Thursday, July 26, 2012

Food fetish lecturer who asked female student to stuff a pie down his pants struck off

A lecturer who asked a female student to stuff a pie down his pants has been struck off by Scotland's teaching watchdog. Gavin Bradford, 37, asked other girls to smear themselves in ketchup and eggs and pour sour milk into their underwear. In the bizarre exchanges, which happened online late at night when Bradford was teaching in Canada, he asked more than 20 girls — some as young as 12 — to switch on their webcams so he could watch them.

The General Teaching Council (GTC) panel heard that Bradford told one girl he would "take delight in slowly pushing a gooey pie in her face" and asked two others to make a video of them urinating. He also told students his favourite swear words and demonstrated using them in a sentence. The Ontario Discipline Committee panel, which revoked Bradford’s teaching certificate in November 2011, said: "The behaviour may have started out innocently but escalated to the point of using vulgar language and making improper suggestions of an explicit sexual nature."


Photo from here.

On Tuesday, the Fitness to Teach panel of the GTC ruled that Bradford was not fit to teach in Scotland. Bradford, from Glasgow, fled home after the Canadian scandal and got a job as a performing arts lecturer at Coatbridge College in Lanarkshire in January 2010, where he took charge of a production of the musical Chess — telling staff there he had left Canada because his marriage had broken up. However, the Ontario authorities tipped off their Scottish counterparts.

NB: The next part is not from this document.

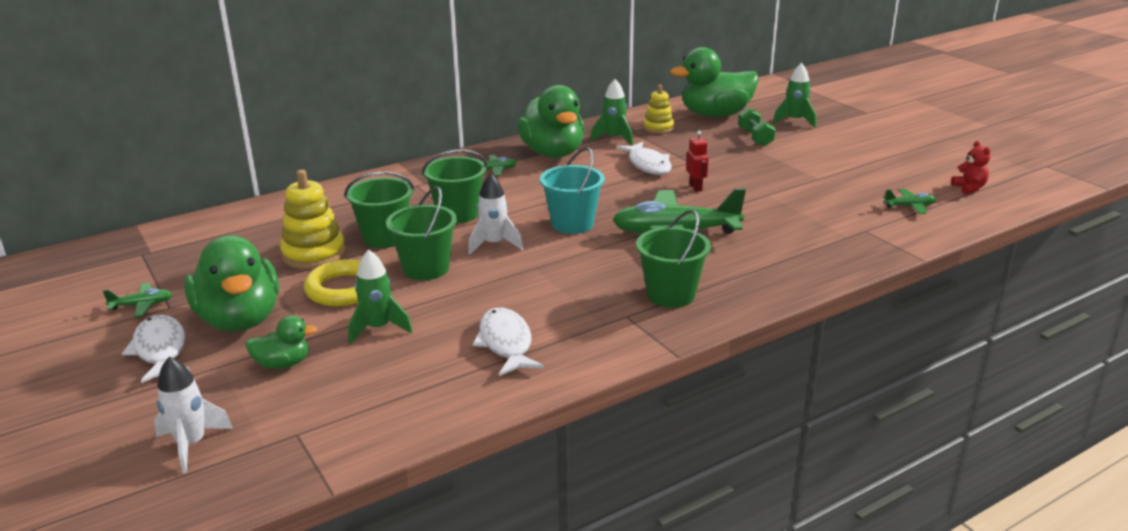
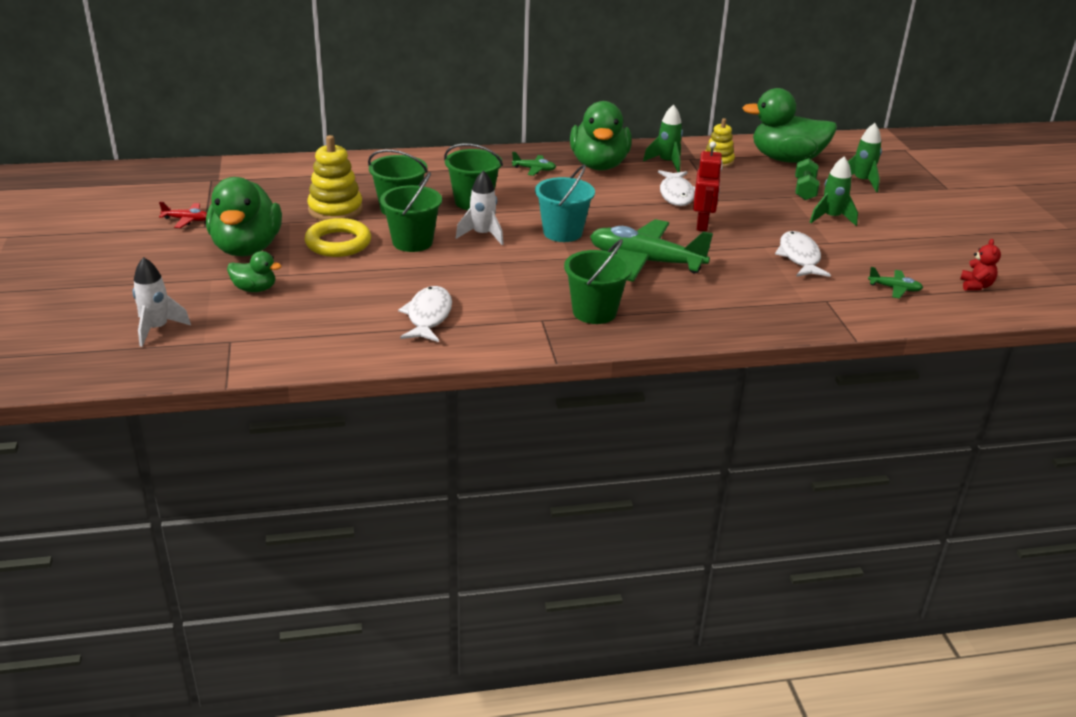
camera: 20 degrees right, 5 degrees up
(142, 305) = (187, 220): green plane -> red plane
(160, 350) = (178, 257): white fish -> white fish (799, 257)
(378, 328) = (341, 280): green rocket -> green rocket (831, 218)
(696, 187) = (702, 224): red robot -> red robot, size x1.51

Bradford did not turn up at the hearing in Edinburgh, where GTC presenting officer Paul Reid said his conduct fell significantly short of the standards expected of a registered teacher. He highlighted the nature of the correspondence between Bradford and his pupils in Canada, in particular the fact the "inappropriate and vulgar communications" had taken place outside of school hours. He said there was a need to protect children and maintain the confidence of the public in the teaching profession.